The breaches were possible because Web applications that support the air traffic control system operations are not properly secured to prevent unauthorized access and network intrusion-detection software is not adequately being used to monitor and detect cyberattacks, the report concluded.

The FAA's increasing use of commercial software and Internet Protocol-based technologies as part of an effort to modernize the air traffic control systems poses a higher security risk to the systems than when they relied primarily on proprietary software, the report said.

"Now, attackers can take advantage of software vulnerabilities in commercial IP products to exploit ATC systems, which is especially worrisome at a time when the Nation is facing increased threats from sophisticated nation-state-sponsored cyber attacks," the report said.
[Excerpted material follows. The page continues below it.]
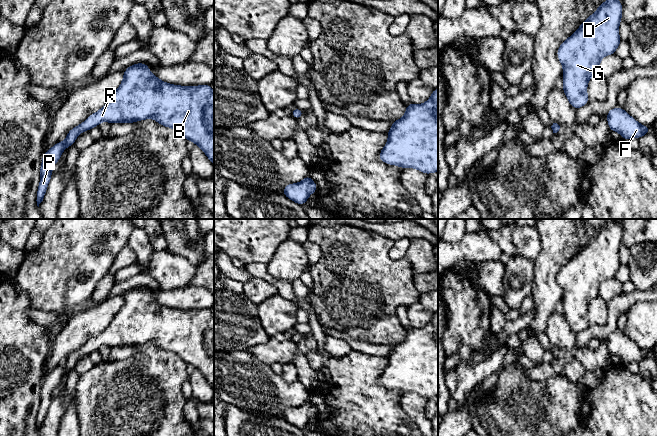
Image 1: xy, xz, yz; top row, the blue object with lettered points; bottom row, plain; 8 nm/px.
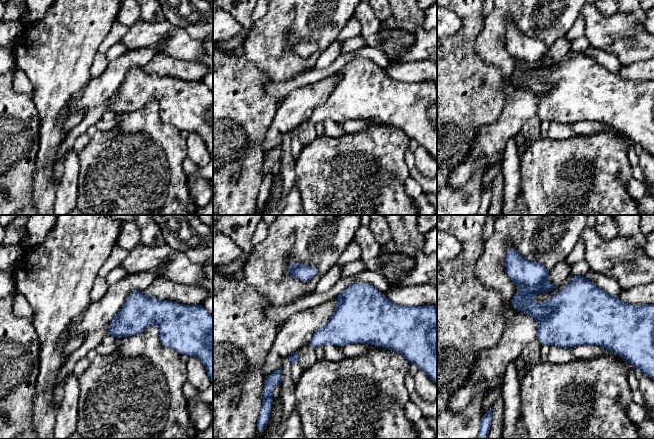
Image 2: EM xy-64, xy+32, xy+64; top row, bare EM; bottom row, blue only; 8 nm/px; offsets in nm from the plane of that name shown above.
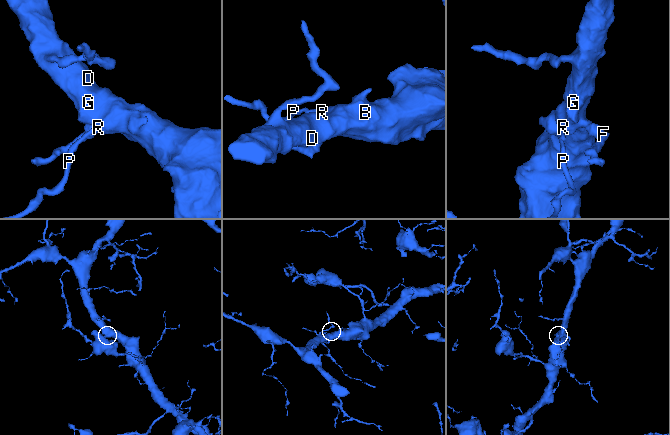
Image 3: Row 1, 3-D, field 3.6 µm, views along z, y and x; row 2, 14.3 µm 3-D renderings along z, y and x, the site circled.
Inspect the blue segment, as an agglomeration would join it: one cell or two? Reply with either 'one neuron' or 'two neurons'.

In general, the nation's critical infrastructure is increasingly at risk as previously isolated and closed systems are moved to the Internet and commercial software, like Windows, is used, security experts have said.

The air traffic control system auditors said they discovered more than 760 high-risk vulnerabilities in the Web applications tested, including holes that provided "front-door access" to the systems and could allow attackers to inject malicious code onto FAA user computers. Web applications were not adequately configured and the applications with known vulnerabilities were not patched in a timely manner, auditors found.
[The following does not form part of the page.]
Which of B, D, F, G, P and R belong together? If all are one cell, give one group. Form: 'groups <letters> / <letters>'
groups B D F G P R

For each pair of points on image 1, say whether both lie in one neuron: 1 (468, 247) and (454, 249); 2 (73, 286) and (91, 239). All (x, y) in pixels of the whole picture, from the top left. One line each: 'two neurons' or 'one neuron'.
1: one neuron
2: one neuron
Meanwhile, intrusion detection systems (IDS) are deployed at only 11 of hundreds of air traffic control facilities and none of the IDS sensors is installed to monitor operational systems at those sites, the report said. Cyber incidents are not effectively monitored or fixed quickly, the report concluded.

In 2008, more than 870 cyber incident alerts were issued to the organization responsible for air traffic control operations and by the end of the year 17 percent (more than 150 incidents) had not been remediated, "including critical incidents in which hackers may have taken over control" of operations computers, the report said.

The FAA is "identifying and fixing weaknesses," FAA spokeswoman Laura Brown told The Wall Street Journal. "We are working on developing security architecture for that whole system."

However, Brown dismissed the notion that hackers could get access to critical air traffic control operational systems.

The audit of the air traffic control systems was requested by the ranking minority members of the House Committee on Transportation and Infrastructure and its Aviation Subcommittee.